→ Aim of the task
Set down, word for word, every line from the start of the records through the line containing "Além da Razer Iskur V2 X Preto, é importante", both ends included.

━━━━━ Data provided

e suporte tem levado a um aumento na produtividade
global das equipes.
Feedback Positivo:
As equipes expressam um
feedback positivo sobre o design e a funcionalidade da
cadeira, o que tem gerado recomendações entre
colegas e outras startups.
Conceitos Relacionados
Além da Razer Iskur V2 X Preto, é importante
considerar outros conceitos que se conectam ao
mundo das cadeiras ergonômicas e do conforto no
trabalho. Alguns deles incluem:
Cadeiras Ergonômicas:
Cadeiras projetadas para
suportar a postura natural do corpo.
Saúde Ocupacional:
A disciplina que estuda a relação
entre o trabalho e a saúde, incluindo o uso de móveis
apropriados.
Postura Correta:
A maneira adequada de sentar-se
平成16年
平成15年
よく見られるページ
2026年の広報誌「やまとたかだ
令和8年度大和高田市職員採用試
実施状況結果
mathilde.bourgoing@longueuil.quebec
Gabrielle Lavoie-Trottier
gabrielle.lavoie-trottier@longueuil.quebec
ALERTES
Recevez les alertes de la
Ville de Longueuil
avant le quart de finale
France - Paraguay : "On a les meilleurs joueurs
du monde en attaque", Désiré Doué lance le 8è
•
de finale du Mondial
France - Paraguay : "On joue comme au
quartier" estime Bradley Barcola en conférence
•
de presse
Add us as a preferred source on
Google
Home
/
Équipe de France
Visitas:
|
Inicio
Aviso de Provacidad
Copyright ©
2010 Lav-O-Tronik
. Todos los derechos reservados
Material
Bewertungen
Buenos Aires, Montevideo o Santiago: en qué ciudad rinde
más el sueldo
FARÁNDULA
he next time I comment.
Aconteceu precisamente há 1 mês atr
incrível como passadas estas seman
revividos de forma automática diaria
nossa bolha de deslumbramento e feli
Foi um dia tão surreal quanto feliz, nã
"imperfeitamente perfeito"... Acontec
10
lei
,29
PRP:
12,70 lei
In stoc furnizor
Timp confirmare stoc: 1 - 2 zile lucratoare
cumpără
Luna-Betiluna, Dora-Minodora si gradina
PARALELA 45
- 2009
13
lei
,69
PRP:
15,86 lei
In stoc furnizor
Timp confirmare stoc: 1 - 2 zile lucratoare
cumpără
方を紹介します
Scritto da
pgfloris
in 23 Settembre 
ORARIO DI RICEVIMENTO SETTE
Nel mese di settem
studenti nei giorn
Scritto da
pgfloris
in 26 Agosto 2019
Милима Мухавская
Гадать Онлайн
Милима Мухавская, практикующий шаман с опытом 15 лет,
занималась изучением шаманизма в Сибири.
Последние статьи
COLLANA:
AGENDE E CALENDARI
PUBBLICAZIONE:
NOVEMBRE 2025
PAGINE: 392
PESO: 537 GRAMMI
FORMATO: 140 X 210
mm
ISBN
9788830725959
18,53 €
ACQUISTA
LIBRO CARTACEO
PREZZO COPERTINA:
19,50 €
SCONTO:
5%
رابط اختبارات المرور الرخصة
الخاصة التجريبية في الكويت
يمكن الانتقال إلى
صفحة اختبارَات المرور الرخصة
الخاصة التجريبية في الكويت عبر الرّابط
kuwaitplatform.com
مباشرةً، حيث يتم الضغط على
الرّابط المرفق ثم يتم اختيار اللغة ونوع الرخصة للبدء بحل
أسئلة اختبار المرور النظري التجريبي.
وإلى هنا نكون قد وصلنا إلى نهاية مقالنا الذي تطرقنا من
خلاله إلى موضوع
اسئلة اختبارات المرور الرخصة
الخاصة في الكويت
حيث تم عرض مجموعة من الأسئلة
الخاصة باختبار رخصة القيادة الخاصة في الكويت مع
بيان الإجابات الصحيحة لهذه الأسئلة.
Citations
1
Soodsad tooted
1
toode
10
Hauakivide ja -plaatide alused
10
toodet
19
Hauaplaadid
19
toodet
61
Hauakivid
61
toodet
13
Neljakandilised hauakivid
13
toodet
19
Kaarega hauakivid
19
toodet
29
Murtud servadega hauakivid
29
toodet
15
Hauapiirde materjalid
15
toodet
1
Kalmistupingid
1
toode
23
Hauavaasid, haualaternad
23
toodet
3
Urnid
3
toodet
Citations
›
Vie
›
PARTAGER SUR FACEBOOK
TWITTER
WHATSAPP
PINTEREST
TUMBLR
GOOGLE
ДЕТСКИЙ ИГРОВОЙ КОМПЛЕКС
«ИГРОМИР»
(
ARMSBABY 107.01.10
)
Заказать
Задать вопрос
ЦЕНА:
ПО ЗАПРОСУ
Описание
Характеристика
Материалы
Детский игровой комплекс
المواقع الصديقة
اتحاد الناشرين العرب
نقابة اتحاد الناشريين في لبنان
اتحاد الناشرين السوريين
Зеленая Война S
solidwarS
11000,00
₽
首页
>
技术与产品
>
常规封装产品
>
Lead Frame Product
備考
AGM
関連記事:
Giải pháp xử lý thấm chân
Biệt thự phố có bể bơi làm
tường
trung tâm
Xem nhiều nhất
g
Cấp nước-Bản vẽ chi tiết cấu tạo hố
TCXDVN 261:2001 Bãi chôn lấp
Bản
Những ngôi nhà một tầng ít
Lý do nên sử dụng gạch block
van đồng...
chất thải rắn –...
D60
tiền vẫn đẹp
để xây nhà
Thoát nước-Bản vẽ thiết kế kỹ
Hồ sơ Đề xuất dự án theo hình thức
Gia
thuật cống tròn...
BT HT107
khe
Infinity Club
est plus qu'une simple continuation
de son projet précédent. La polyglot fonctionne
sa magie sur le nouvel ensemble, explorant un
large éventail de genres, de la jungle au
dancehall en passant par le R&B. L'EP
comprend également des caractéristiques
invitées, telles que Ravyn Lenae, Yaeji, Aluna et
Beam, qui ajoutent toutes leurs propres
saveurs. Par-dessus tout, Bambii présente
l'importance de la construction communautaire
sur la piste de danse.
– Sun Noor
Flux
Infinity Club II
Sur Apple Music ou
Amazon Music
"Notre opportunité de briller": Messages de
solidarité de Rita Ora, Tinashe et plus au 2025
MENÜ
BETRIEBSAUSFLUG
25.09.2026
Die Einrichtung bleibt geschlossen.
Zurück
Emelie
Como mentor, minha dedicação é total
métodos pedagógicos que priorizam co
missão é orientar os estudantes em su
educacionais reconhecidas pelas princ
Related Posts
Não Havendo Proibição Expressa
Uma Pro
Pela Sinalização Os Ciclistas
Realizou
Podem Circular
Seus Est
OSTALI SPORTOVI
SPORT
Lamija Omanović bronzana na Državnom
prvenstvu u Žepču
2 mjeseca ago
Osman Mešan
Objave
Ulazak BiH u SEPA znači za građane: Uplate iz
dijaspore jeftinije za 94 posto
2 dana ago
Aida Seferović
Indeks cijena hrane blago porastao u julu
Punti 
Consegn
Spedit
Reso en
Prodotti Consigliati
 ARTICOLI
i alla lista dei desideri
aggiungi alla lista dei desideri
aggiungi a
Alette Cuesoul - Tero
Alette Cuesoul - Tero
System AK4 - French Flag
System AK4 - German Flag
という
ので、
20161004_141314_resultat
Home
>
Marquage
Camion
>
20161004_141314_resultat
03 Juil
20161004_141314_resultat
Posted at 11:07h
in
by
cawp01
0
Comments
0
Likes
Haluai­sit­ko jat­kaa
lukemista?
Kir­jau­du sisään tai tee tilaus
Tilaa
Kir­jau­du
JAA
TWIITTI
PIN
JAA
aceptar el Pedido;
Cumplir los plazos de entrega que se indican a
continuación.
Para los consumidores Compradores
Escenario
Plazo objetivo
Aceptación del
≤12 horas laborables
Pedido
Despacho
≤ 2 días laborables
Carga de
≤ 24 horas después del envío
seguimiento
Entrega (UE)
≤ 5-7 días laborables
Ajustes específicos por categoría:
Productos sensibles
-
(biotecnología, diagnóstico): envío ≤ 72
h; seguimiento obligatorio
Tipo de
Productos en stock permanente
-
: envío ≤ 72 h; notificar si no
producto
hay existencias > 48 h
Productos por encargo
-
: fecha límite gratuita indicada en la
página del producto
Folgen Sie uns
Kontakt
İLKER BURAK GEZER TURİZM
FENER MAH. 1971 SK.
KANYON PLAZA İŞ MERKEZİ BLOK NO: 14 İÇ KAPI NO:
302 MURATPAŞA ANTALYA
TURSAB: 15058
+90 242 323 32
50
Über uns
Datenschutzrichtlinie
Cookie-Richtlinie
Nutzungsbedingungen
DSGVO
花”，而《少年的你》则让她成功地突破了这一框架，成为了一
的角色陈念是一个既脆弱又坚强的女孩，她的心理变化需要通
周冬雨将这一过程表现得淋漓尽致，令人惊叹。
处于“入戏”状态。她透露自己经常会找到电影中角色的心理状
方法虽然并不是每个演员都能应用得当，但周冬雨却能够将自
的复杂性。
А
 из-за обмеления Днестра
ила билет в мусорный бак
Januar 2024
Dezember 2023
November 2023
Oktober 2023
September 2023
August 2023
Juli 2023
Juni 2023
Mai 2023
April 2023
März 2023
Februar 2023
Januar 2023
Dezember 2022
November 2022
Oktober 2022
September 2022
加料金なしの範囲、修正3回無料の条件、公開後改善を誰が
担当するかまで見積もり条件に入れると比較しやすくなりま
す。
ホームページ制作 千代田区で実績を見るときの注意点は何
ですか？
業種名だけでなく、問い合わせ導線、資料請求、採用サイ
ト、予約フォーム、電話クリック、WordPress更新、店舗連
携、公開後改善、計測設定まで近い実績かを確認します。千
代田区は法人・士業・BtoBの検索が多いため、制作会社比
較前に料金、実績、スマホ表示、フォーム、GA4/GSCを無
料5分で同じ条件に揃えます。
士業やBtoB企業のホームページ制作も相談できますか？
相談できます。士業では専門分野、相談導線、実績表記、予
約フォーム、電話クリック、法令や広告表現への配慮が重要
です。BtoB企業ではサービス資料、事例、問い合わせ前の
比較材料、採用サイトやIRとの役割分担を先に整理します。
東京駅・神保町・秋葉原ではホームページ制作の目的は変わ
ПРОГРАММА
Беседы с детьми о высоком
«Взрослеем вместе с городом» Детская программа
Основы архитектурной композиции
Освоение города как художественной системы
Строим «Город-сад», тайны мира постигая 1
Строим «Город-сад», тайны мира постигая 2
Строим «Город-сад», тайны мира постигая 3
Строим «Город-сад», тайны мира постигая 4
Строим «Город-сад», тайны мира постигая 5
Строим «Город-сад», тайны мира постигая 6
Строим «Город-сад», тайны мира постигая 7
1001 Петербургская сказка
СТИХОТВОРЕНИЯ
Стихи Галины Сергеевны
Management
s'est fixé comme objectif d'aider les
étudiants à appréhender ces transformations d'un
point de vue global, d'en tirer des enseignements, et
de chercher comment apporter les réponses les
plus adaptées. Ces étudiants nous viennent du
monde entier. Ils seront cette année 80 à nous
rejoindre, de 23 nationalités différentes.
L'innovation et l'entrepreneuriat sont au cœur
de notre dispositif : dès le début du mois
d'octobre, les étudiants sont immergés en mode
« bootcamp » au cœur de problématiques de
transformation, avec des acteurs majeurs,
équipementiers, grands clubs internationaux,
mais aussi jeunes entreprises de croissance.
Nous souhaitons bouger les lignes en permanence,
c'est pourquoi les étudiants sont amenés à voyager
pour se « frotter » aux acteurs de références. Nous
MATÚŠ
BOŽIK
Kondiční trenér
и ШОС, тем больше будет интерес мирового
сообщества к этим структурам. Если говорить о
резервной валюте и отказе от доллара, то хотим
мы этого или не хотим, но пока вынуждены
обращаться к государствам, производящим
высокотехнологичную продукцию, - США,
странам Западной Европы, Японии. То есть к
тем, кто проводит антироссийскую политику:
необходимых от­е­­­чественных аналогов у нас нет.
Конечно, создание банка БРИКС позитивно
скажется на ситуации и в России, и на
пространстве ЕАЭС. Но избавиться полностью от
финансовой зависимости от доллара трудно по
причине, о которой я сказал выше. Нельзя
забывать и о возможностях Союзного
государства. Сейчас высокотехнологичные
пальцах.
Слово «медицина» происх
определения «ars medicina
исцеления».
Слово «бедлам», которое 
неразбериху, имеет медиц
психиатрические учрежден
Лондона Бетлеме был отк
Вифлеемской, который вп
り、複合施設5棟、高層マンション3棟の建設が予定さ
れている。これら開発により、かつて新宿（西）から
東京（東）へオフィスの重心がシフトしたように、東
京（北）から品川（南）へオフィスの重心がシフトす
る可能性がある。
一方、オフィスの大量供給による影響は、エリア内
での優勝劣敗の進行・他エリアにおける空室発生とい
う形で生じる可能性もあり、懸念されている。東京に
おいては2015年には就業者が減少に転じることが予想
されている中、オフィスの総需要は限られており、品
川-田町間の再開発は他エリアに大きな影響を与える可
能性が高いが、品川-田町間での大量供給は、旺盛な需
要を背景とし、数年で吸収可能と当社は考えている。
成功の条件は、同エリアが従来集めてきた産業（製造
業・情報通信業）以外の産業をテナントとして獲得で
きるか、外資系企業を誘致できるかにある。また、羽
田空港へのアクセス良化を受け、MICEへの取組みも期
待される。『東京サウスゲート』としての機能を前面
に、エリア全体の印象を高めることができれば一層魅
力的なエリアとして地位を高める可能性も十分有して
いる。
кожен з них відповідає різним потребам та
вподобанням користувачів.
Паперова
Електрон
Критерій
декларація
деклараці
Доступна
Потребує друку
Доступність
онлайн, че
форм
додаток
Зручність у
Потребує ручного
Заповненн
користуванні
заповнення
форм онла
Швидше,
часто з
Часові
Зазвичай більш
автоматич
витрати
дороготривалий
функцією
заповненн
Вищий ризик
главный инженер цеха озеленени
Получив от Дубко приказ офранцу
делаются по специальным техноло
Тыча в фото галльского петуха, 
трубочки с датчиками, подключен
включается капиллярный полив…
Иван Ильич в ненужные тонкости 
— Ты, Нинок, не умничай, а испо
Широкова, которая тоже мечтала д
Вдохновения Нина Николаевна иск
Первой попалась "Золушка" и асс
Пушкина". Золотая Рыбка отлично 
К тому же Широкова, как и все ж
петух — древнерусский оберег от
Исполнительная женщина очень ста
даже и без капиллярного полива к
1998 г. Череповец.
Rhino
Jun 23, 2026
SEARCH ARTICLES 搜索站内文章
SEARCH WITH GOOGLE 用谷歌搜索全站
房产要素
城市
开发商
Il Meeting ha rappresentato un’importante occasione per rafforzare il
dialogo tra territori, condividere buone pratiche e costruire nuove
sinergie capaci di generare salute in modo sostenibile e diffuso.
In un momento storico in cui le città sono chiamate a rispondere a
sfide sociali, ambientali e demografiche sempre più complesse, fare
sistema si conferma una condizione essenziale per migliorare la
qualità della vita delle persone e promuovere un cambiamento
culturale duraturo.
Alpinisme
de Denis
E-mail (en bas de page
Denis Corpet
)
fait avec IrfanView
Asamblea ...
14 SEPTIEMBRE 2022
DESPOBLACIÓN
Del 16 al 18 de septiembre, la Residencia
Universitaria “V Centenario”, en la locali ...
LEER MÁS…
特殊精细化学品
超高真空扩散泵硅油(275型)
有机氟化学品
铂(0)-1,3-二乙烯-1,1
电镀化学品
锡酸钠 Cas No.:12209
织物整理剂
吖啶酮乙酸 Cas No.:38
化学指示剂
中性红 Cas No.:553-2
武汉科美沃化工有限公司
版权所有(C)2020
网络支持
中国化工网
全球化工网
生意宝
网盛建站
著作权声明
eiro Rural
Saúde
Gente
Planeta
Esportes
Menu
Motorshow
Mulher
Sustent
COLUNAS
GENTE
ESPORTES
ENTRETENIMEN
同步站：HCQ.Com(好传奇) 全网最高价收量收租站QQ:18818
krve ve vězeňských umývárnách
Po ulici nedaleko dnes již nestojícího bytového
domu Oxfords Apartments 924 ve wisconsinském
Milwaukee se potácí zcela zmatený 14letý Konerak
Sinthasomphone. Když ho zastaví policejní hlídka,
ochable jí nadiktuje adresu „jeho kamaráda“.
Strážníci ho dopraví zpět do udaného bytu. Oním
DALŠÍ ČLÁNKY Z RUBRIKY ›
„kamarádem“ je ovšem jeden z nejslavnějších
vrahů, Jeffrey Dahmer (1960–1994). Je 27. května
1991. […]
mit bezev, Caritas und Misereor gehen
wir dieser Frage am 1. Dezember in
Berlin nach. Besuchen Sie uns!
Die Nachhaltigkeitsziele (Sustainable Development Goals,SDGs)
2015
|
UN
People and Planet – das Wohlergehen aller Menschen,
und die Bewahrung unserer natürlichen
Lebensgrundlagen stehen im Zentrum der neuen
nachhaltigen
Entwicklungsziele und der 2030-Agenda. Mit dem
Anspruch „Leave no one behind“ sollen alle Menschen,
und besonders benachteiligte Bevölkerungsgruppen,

━━━━━━━━━━

→ Completed task
e suporte tem levado a um aumento na produtividade
global das equipes.
Feedback Positivo:
As equipes expressam um
feedback positivo sobre o design e a funcionalidade da
cadeira, o que tem gerado recomendações entre
colegas e outras startups.
Conceitos Relacionados
Além da Razer Iskur V2 X Preto, é importante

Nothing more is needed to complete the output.